Its difficult to be romantic about the sea when it makes you vomit up your breakfast. When it robs you of days, weeks, months and years that you could be spending in the warm bosom of your loved ones. And its hard to be romantic about the sea when it promises riches, full pockets, fast cars, bang-up weekends on the lash, paid-off mortgages, but actually delivers disappointment, debt and resentment.
The sea is a complicated place – a mixture of wonder, awe, boredom, unspeakable beauty and addictive seduction.
Rhona’s beautiful, haunting, funny and insightful images do a fantastic job of capturing the whole gamut of feelings and experiences that the sea forces upon the men who make their living, by choosing to live some of their lives at the mercy of the biggest natural untamed force on this planet.

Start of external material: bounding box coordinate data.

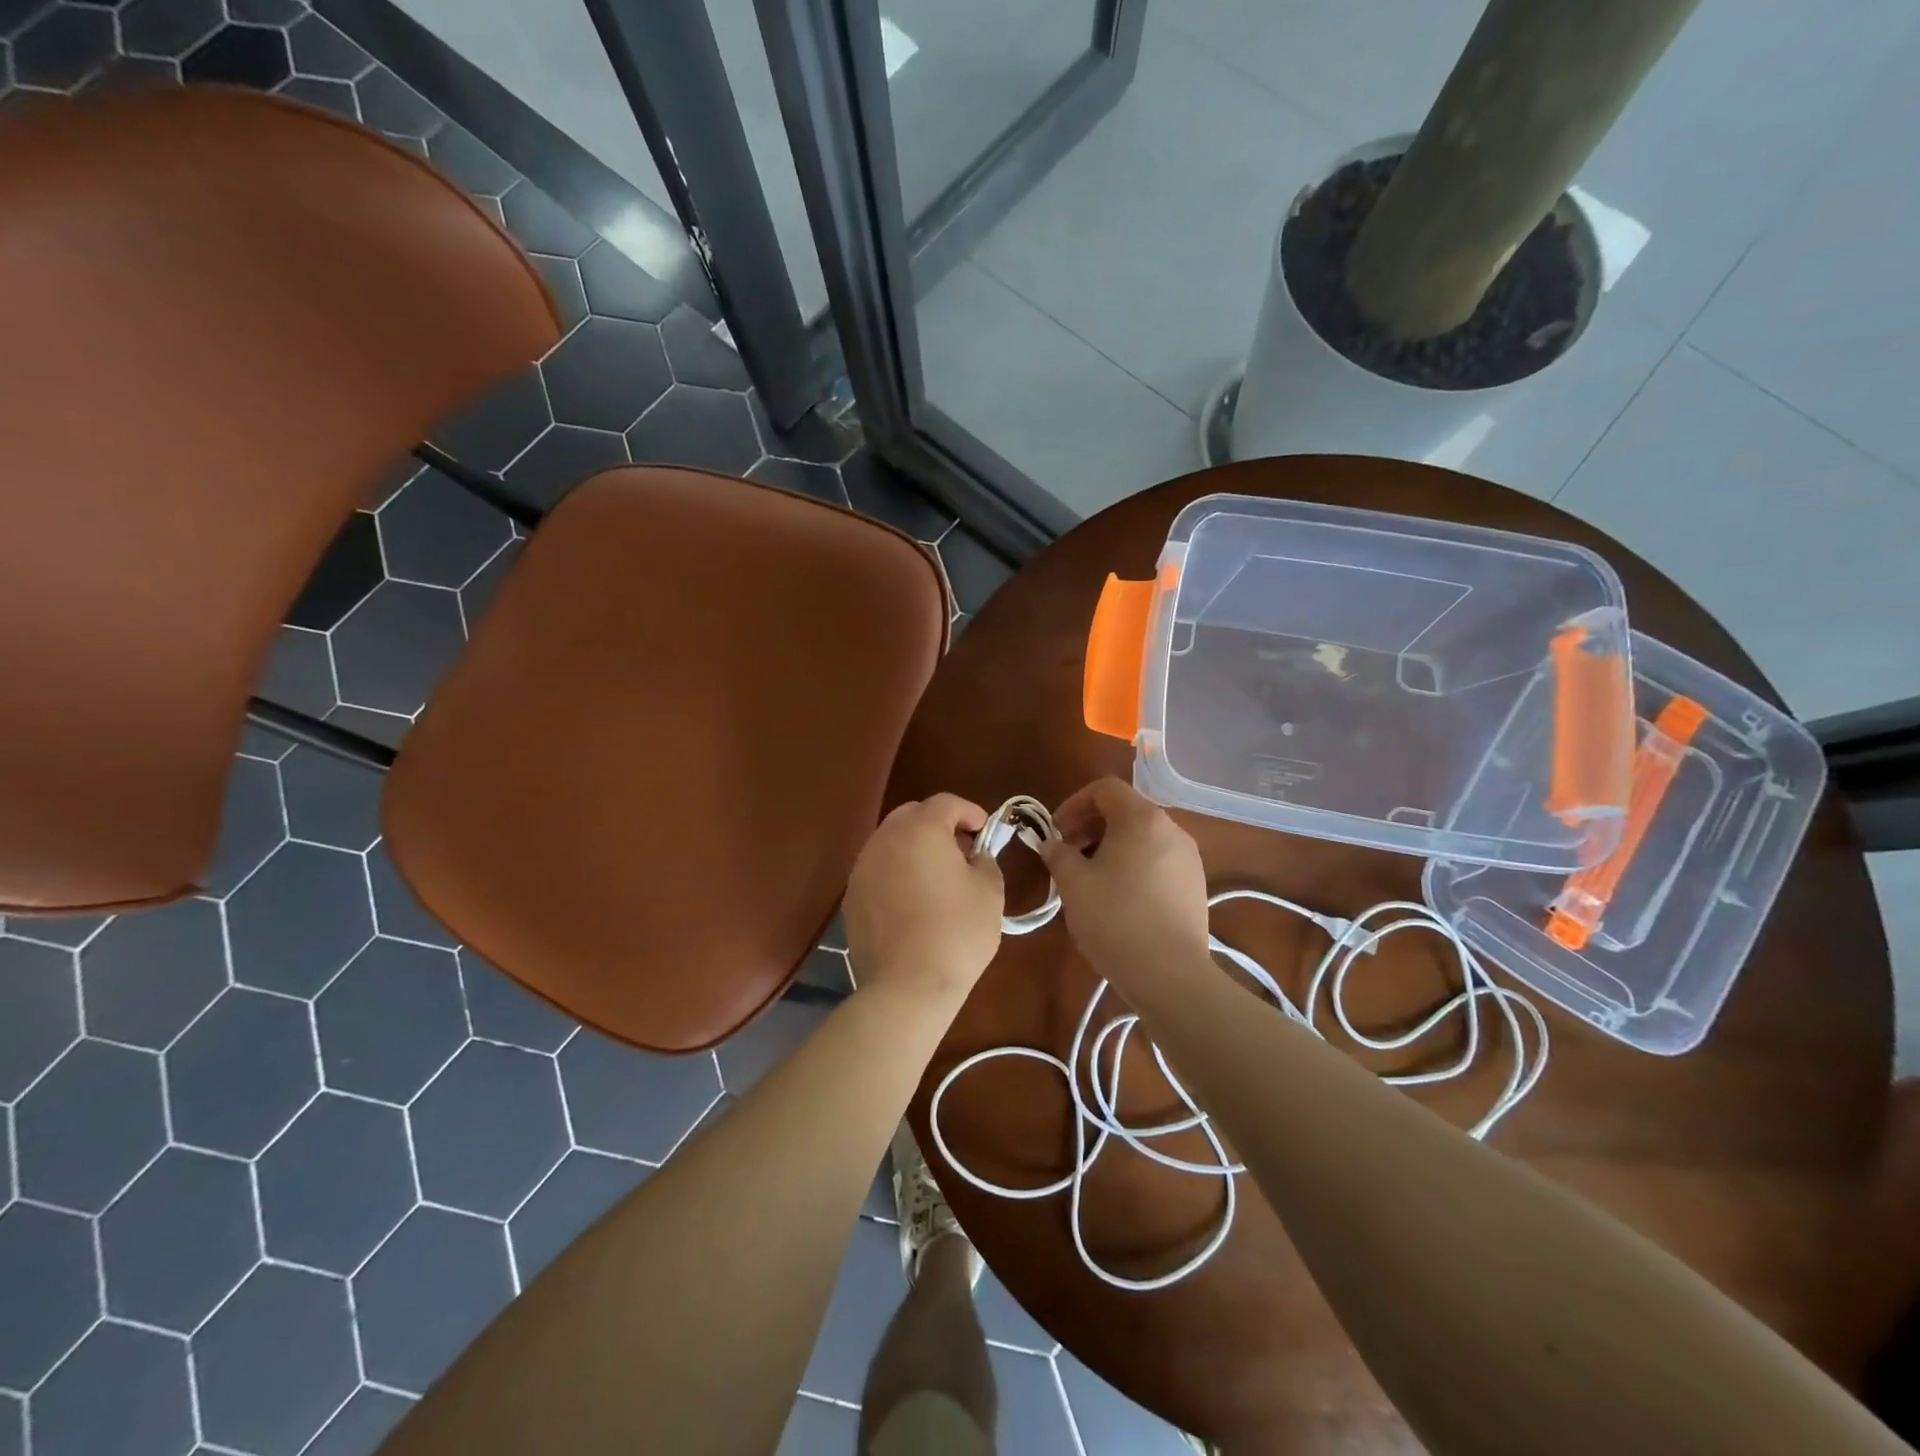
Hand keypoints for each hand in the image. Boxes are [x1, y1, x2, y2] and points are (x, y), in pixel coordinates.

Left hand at [843, 794, 1004, 1004]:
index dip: (970, 811)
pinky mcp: (852, 897)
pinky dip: (897, 872)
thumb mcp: (990, 891)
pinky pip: (878, 869)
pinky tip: (913, 900)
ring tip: (937, 876)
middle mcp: (885, 839)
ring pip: (891, 841)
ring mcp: (863, 868)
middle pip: (912, 815)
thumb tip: (974, 856)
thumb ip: (985, 860)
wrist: (908, 986)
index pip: (946, 802)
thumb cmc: (957, 932)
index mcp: (920, 829)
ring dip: (915, 847)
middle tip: (961, 849)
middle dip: (938, 824)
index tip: (985, 831)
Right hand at [1038, 778, 1210, 988]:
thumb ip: (1058, 854)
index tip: (1056, 832)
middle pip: (1125, 810)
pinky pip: (1157, 860)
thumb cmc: (1115, 919)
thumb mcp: (1073, 884)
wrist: (1170, 974)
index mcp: (1142, 818)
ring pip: (1142, 837)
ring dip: (1111, 847)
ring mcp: (1188, 858)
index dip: (1074, 804)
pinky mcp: (1195, 885)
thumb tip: (1051, 844)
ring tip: (1089, 879)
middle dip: (1091, 826)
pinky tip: (1118, 898)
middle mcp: (1171, 829)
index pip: (1105, 789)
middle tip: (1067, 855)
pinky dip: (1133, 865)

Thona’s is a very personal perspective of the people who have the courage and audacity to drag life out of the sea and sell it to all of us who delight in eating her bounty. And of course, it’s easy to be romantic about the sea with a mouthful of warm tangy crab flesh between your lips. It’s not so easy to be romantic about the sea when you’ve bust your hole pulling those same crabs out of her depths.

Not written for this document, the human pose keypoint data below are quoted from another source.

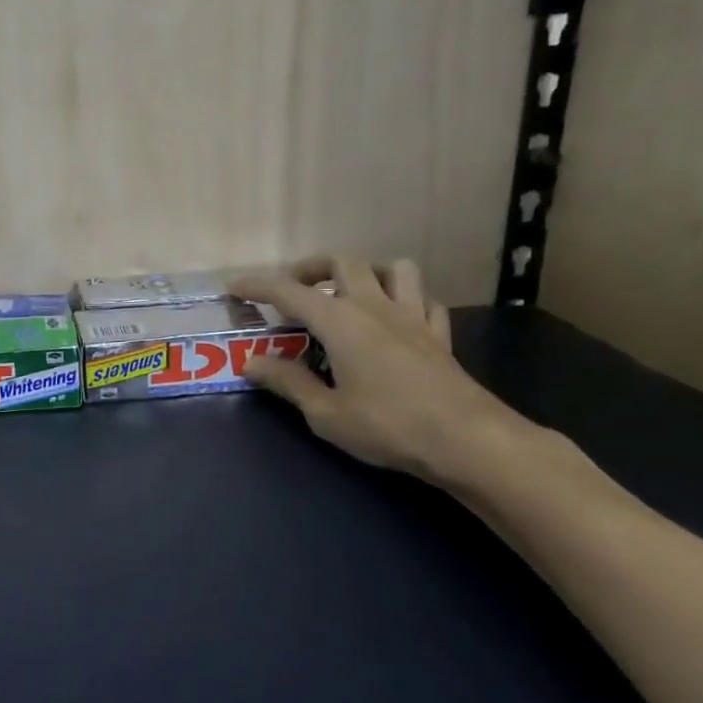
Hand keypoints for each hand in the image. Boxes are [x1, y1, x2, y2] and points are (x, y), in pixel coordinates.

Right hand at [230, 257, 530, 483]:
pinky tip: (396, 319)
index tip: (233, 287)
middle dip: (311, 267)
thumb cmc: (388, 425)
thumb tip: (250, 363)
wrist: (468, 440)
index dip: (257, 285)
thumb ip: (287, 382)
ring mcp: (413, 317)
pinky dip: (406, 300)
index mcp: (340, 321)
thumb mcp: (325, 412)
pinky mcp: (439, 336)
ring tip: (349, 294)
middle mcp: (375, 307)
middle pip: (343, 262)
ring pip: (394, 269)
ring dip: (367, 272)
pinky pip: (424, 300)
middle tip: (293, 289)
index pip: (288, 291)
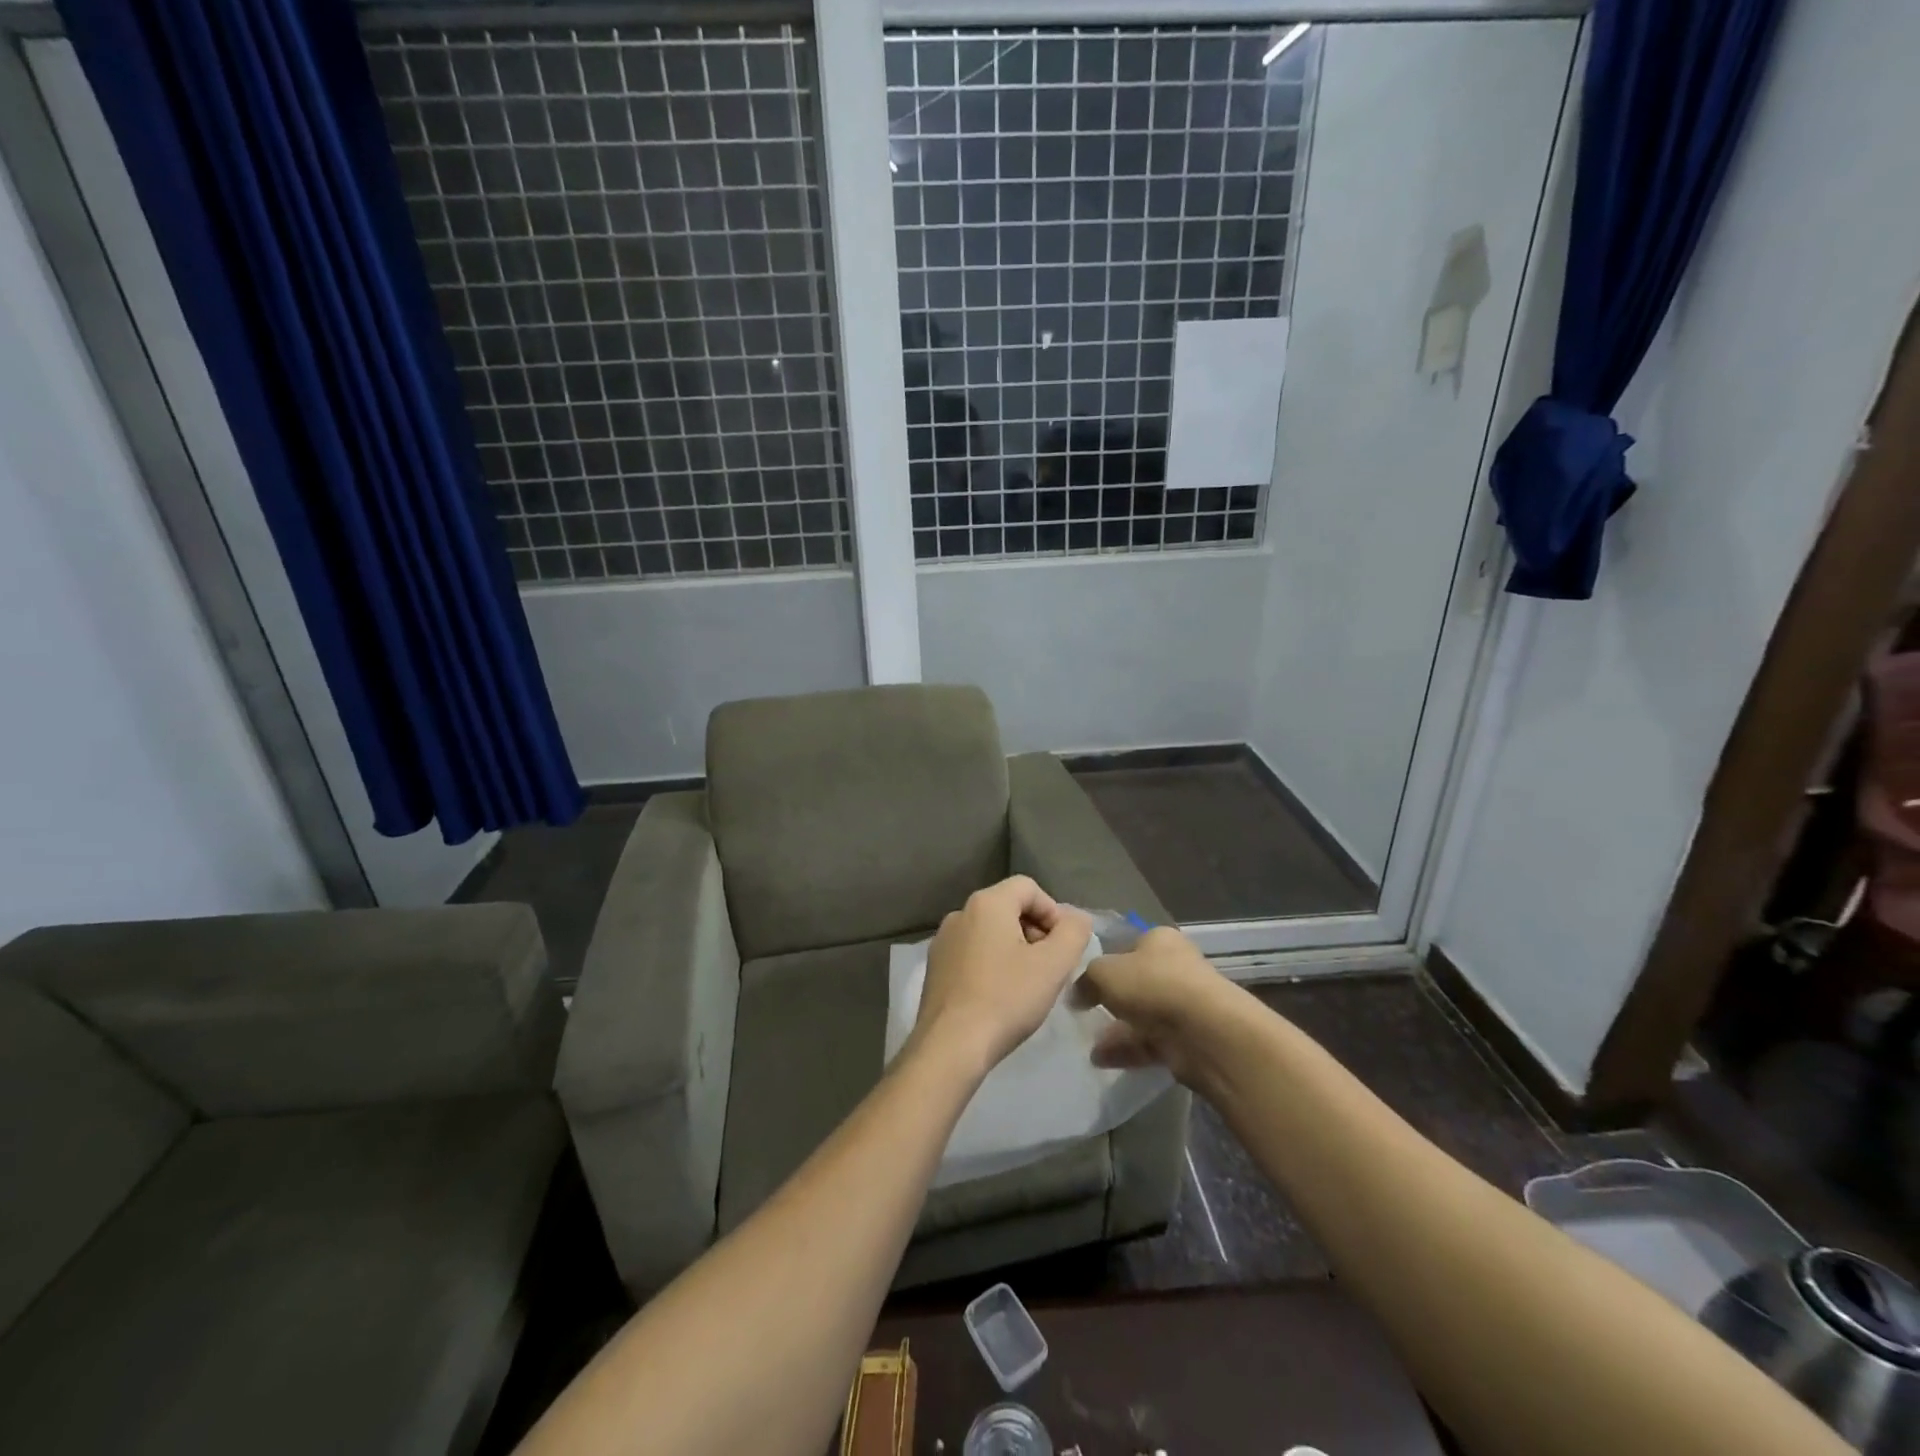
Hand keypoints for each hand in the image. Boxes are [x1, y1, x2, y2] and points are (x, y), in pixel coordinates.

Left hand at [911, 876, 1091, 1076]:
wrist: (951, 1046)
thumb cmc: (1006, 999)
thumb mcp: (1053, 965)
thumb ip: (1073, 933)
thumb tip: (1077, 917)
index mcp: (986, 903)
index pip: (1029, 887)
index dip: (1053, 912)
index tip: (1062, 947)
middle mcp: (960, 913)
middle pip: (1009, 908)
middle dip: (1035, 932)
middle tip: (1050, 967)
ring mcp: (943, 941)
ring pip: (990, 932)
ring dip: (1015, 950)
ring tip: (1028, 985)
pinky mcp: (935, 968)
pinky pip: (972, 954)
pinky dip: (992, 965)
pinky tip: (1000, 997)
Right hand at [1080, 926, 1239, 1084]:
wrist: (1205, 1033)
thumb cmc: (1152, 985)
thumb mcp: (1104, 972)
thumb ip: (1086, 979)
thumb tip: (1077, 993)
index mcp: (1160, 940)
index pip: (1127, 946)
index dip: (1104, 963)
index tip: (1082, 982)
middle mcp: (1175, 968)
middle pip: (1135, 983)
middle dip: (1110, 1000)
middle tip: (1083, 1014)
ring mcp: (1184, 1005)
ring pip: (1142, 1016)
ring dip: (1116, 1030)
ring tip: (1087, 1043)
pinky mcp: (1187, 1040)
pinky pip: (1150, 1043)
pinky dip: (1127, 1050)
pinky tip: (1101, 1060)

Rhona’s photographs remind me why I love the sea. And also why I fear it.
Text by Nick Fisher
About the author:
Rhona McDade was born in 1994 in the small seaside town of Brixham, Devon. She is now living and working in London having recently graduated from Westminster University in 2016 with a first class honours in Contemporary Media Practice. Her passion for photography and curiosity about her father’s work as a deep sea fisherman led to her creating this project. She boarded the same deep-sea crabbing vessel her father once worked on and documented the fishermen whilst they worked at sea in the German Bite, Holland.